GMP juga merupakan program penunjang keberhasilan atau sebagai
persyaratan dasar dalam implementasi sistem HACCP pada suatu sentra
pengolahan bandeng sehingga produk pangan yang dihasilkan benarr-benar
bermutu dan sesuai dengan tuntutan konsumen (Thaheer, 2008 :51)
Secara umum, GMP terdiri dari desain dan konstruksi higienis untuk
pengolahan produk makanan, desain dan konstruksi higienis untuk peralatan
yang digunakan dalam proses pengolahan, pembersihan, dan disinfeksi
peralatan, pemilihan bahan baku dan kondisi yang baik, pelatihan dan
higienitas pekerja, serta dokumentasi yang tepat. Komponen dasar GMP
(Thaheer, 2008:59) adalah sebagai berikut :
a.

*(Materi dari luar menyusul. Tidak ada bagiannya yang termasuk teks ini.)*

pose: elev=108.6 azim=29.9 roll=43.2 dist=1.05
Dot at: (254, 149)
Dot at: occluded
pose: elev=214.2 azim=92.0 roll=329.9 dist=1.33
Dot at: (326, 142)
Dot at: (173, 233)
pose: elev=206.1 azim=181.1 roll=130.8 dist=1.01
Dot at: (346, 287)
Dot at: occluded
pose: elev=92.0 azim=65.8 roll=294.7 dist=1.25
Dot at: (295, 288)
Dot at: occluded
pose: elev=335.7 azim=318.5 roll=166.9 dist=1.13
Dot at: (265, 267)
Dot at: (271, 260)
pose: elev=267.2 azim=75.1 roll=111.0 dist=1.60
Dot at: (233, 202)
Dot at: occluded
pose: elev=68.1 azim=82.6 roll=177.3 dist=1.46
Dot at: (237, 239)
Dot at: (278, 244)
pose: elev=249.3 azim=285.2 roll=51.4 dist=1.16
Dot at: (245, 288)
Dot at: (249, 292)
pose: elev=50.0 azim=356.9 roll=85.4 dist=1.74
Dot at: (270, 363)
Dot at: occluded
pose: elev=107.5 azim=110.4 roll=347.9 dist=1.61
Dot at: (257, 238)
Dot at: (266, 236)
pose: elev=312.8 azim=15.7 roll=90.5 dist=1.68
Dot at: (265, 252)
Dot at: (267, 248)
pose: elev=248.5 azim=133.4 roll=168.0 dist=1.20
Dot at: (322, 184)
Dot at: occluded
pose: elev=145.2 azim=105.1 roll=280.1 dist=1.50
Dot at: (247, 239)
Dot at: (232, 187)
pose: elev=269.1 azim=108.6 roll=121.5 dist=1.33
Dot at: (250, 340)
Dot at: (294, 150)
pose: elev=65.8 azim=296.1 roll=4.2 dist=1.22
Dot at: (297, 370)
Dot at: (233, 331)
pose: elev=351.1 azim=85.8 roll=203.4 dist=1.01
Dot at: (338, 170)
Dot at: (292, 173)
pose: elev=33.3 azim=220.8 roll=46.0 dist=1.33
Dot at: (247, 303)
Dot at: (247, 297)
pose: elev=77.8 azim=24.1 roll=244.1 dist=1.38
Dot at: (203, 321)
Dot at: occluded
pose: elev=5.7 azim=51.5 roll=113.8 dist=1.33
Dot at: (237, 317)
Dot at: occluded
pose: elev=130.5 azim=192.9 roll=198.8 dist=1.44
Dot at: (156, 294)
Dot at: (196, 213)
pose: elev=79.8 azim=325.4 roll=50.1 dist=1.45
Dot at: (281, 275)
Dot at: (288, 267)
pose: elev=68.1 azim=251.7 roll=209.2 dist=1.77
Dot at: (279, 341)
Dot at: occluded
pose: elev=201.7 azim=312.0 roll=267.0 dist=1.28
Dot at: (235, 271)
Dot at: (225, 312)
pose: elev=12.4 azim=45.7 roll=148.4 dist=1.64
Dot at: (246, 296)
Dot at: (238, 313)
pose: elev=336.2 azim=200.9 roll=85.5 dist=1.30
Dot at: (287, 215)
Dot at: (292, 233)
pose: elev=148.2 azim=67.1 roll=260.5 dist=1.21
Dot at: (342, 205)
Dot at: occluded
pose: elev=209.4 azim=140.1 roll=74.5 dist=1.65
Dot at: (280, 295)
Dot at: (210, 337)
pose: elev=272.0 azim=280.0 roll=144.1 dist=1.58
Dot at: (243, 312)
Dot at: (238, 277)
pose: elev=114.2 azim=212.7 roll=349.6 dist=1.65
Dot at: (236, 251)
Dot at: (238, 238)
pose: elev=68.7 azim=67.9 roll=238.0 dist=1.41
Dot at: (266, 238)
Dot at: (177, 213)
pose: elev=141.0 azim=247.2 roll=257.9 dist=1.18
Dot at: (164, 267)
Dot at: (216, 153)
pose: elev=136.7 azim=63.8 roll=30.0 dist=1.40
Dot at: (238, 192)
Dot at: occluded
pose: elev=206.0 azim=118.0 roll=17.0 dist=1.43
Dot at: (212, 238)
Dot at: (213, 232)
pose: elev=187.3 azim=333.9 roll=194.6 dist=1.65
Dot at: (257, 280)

Lokasi Pabrik
Pabrik yang memproduksi pangan sebaiknya berada pada daerah
yang bebas pencemaran, tidak berada di daerah yang mudah banjir, jauh
dari sarang hama hewan pengerat seperti tikus, jauh dari pembuangan
sampah dan sebaiknya pabrik pengolahan pangan jauh dari pemukiman
penduduk yang terlalu padat dan kumuh.
b. Keadaan Lingkungan
Keadaan lingkungan harus selalu dalam kondisi yang baik yaitu
sampah dan limbah pabrik sebaiknya dikumpulkan pada tempat khusus
dan sebaiknya segera dibuang, tempat sampah selalu dalam keadaan
tertutup agar tidak menimbulkan bau dan mencegah pencemaran
lingkungan, sistem pembuangan dan pengolahan limbah harus selalu
dipantau, saluran pembuangan berjalan lancar agar air tidak tergenang dan
sarana jalan hendaknya diaspal atau dicor serta dilengkapi dengan sistem
drainase yang baik.
c. Bangunan dan Fasilitas Pabrik
Bangunan dan fasilitas pabrik yang meliputi peralatan dan sarana
pengolahan yang baik dirancang sejak awal pembangunan pabrik agar
dapat menjamin dan menjaga pangan yang diproduksi tidak tercemar.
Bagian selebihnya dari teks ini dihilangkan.